Moir told Civil Society that the Easyfundraising platform is open to good causes “in the wider sense” so 13% is the volume of registered charities versus other good causes on the platform such as grassroots sports teams and animal sanctuaries.

“So, if we had 100 entities registered on the platform, 13 would be registered charities and 87 would be other good causes,” he said.

“All of those won’t be counted in the official volume of registered charities because there are lots of other types of classification of good cause. We have a huge number of those that sit on the platform.

“Now, if you look at the distribution of money, it’s slightly different. It’s 30% to 70% because of the breadth of the charities.

“Typically, if they are bigger, they’ll attract a bit more money. So, 13% in terms of the volume, the absolute number and 30% in terms of the amount of money when we look at all the donations we give out.”

Charity Commission’s role

In April, the Charity Commission wrote to Moir, saying it had “been made aware of concerns about the operation of the company as a professional fundraiser and in relation to charitable funds that may be held on trust by Easyfundraising Ltd for charities, and damage to public trust and confidence”.

It asked Moir to answer questions relating to Easyfundraising’s practice of holding funds, potentially misleading information and requirements of the Charities Act 1992. 
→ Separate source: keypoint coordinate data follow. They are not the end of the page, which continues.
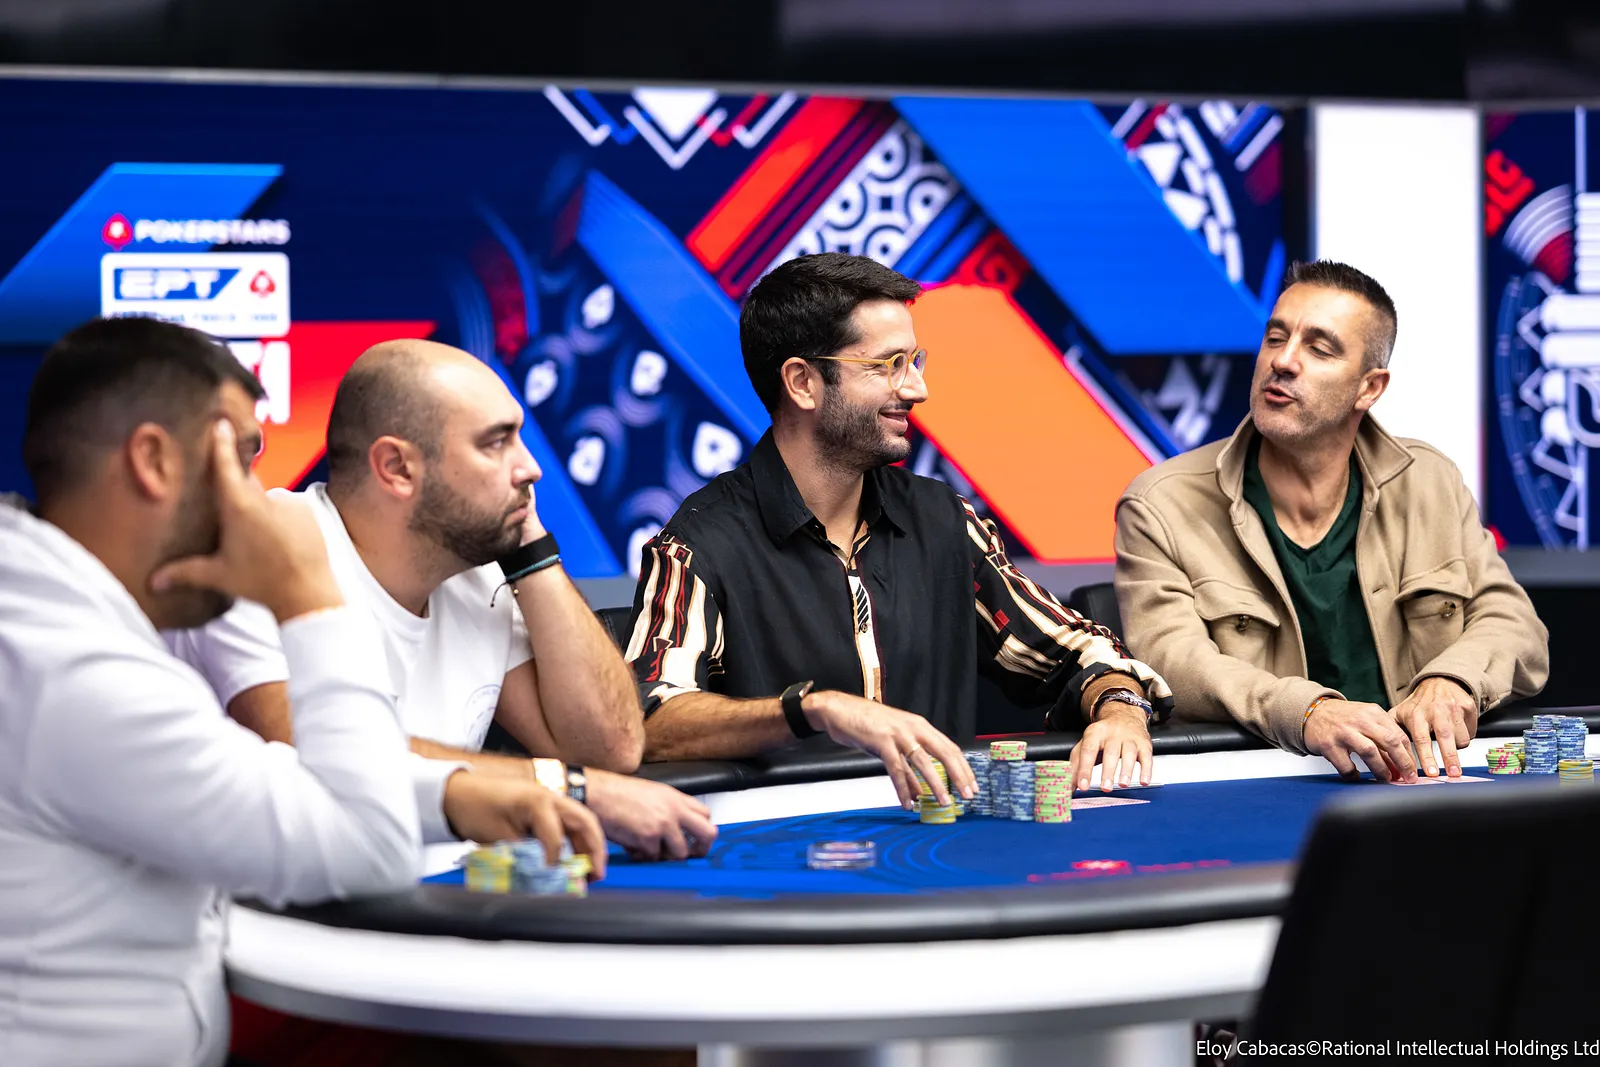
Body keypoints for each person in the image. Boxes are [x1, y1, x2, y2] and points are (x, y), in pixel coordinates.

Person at [0, 318, 603, 1067]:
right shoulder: (73, 672)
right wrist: (308, 592)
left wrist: (454, 794)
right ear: (153, 461)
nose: (257, 502)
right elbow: (367, 845)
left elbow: (265, 776)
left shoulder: (57, 619)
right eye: (236, 461)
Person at [626, 252, 1173, 803]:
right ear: (802, 383)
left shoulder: (944, 521)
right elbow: (649, 717)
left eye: (915, 361)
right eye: (889, 365)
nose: (917, 389)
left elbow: (1077, 649)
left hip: (943, 845)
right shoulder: (697, 545)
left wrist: (1121, 708)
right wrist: (814, 709)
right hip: (789, 847)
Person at [170, 338, 717, 860]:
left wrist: (532, 550)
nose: (531, 468)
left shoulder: (474, 577)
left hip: (426, 890)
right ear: (397, 468)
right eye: (496, 443)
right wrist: (569, 788)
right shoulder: (262, 549)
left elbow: (611, 749)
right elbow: (315, 759)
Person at [1114, 260, 1549, 781]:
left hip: (1422, 784)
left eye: (1319, 349)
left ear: (1369, 388)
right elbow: (1175, 665)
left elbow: (1516, 626)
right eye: (1276, 338)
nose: (1283, 361)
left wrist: (1454, 680)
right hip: (1260, 787)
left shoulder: (1430, 480)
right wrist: (1307, 711)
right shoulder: (1160, 504)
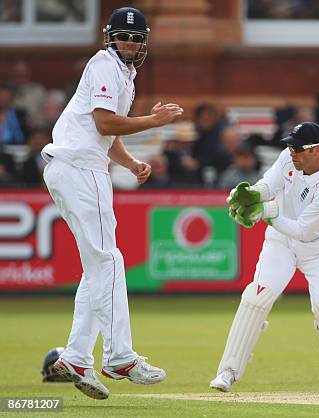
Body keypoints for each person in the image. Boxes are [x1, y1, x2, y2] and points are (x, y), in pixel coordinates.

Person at [41, 7, 183, 400]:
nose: (131, 44)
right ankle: (120, 355)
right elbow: (105, 122)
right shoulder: (105, 65)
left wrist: (131, 161)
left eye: (137, 38)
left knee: (97, 266)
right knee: (109, 261)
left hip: (82, 167)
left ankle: (75, 357)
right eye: (124, 37)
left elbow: (104, 133)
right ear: (110, 37)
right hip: (80, 170)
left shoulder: (124, 75)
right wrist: (154, 122)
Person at [210, 122, 319, 392]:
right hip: (281, 244)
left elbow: (300, 229)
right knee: (256, 297)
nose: (292, 152)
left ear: (318, 150)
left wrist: (264, 211)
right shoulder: (288, 158)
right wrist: (252, 194)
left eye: (299, 148)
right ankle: (227, 371)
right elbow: (269, 184)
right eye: (290, 146)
For instance, on potentially misleading information, the regulator said it had reviewed the company’s website which states that Easyfundraising is a for-profit, private company.

However, it said “there are also statements which could be seen as misleading, including that ‘Easyfundraising is the UK’s biggest charity shopping site’”. 

Moir said he has “an ongoing dialog with the Commission” while the regulator is determining whether it has a role to play in this. 

“We’ve some really good, constructive dialog back and forth. They’ve asked us some questions, we’ve answered all those and are still waiting for them to come back to us,” Moir added.

“I’d hope that we’ll get some resolution from them soon but we said we’re really happy to comply.”

A spokesperson for the regulator confirmed that it continues to assess this matter, working closely with the Fundraising Regulator. 

“We can confirm we have received correspondence raising concerns about a fundraising platform called EasyFundraising.

“We’re currently reviewing the information available to us to determine if there is a role for the Commission. As part of this, we have written to Easyfundraising.”